Bald eagles are soaring in record numbers at lakes Mead and Mohave, where biologists this week documented the highest tally ever.
The annual count Monday of bald eagles that migrate to the lakes from the Pacific Northwest and elsewhere climbed to 163, shattering the previous record high of 116 from two years ago.
It’s a sign the once-endangered bird of prey has made a solid comeback since it was delisted three years ago.
And, it might be further evidence that the massive lakes that straddle Southern Nevada and Arizona are becoming a destination, rather than just a stopover in the eagles’ winter migration.
"It’s definitely the best year we’ve had for sure," said Dawn Fletcher, research assistant for UNLV’s Public Lands Institute, one of nine agencies that participated in the survey.
The National Park Service and the U.S. Geological Survey conduct the midwinter bald eagle survey to monitor populations nationwide.
The bald eagle was declared an endangered species for much of the United States in 1967, before passage of the Endangered Species Act of 1973. Only 417 nesting pairs were known to exist in the contiguous 48 states in 1963.
The bald eagle’s demise was blamed in part on habitat loss. But pesticides that since have been banned played a role by contaminating prey the eagles ate, causing egg shells to thin and making adults sick and infertile.
Eagle surveys in Lake Mead National Recreation Area date to the early 1980s, but the count method was standardized in 2001 and revised in 2007 to improve the quality of the data.
In all, 45 volunteers and biologists on boats scanned the lakes’ shorelines with binoculars.
They followed specific routes at slow speeds looking for adults and immature bald eagles. Young eagles have a mottled appearance compared with the distinct snowy white hoods and tails of adult bald eagles, which have brownish black bodies and 6-foot wing spans.
The majestic birds stand like fire hydrants along the shoreline and high atop rocky cliffs. Some are counted as they glide over the lakes in search of striped bass, trout and carp, a diet that fuels their powerful bodies after the long migration.
Jef Jaeger, research assistant professor for the Public Lands Institute, said the high count numbers might reflect a cold snap across the country that might have pushed eagles south toward their wintering range earlier this year with peak numbers coinciding with the survey date.
"We don’t know any of this for sure. This is speculation," he said Wednesday, reflecting on the preliminary data.

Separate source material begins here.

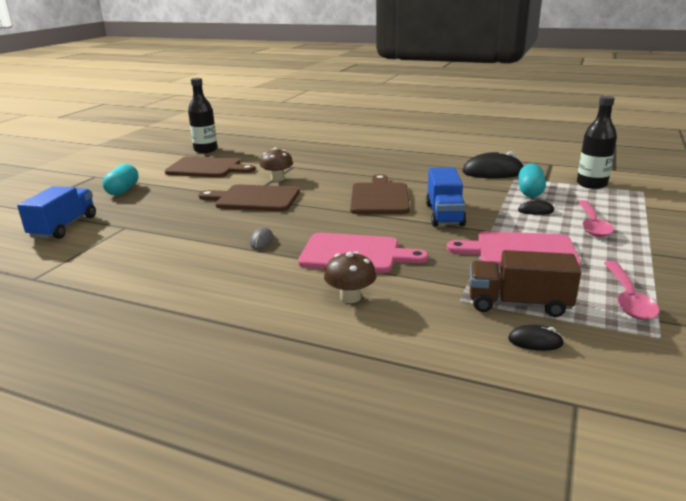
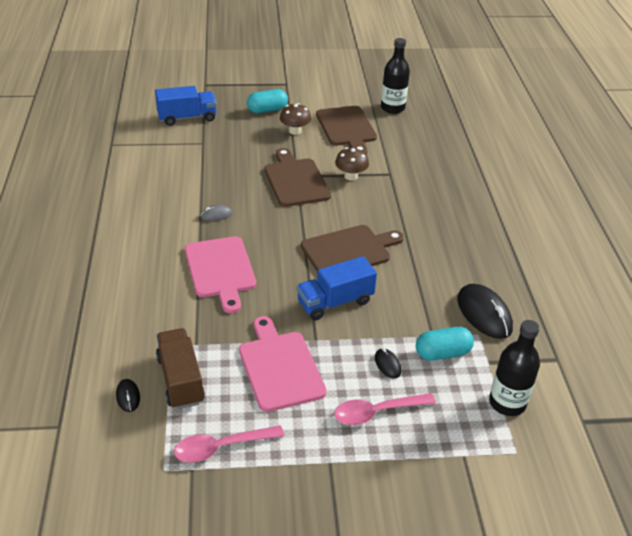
camera: 60 degrees right, 15 degrees up
(350, 297) = (150, 288): brown mushroom -> brown mushroom (295, 131)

Weather for the survey was ideal — light wind at most and blue skies — which provided optimum conditions to sight eagles.
In keeping with past surveys, the Overton Arm route of Lake Mead produced the highest number, 42 total. There were 20 adult bald eagles and 22 immature ones in addition to two osprey, one peregrine falcon, two red-tailed hawks and a pair of northern harriers.
Nevada Department of Wildlife biologist Christy Klinger was impressed with the variety of wildlife that her team observed in the Overton Arm.
There were flocks of mallards, pintails, teal, grebes and Canada geese. Coyotes were seen stalking the shoreline in the same area where the bald eagles hunt. Bighorn sheep darted up steep cliffs.
A peregrine falcon, arguably the fastest animal on Earth with an average speed of 112 mph when it dives, or stoops for prey, flew like a lightning bolt low over the lake.
"There’s a tremendous amount of wildlife out here," she said midway through Monday’s survey.
Bald eagles were equally impressive.
"It’s amazing. They are a magnificent bird. It’s beyond words sometimes," she said as one glided seemingly effortlessly after leaving its perch with a flap of its wings.
Klinger surmised that the sharp increase in eagle numbers could indicate the Lake Mead area "is most likely quite and important migratory stopover. … Some of our data indicate that this may also be quite an important wintering ground for the eagles," she said.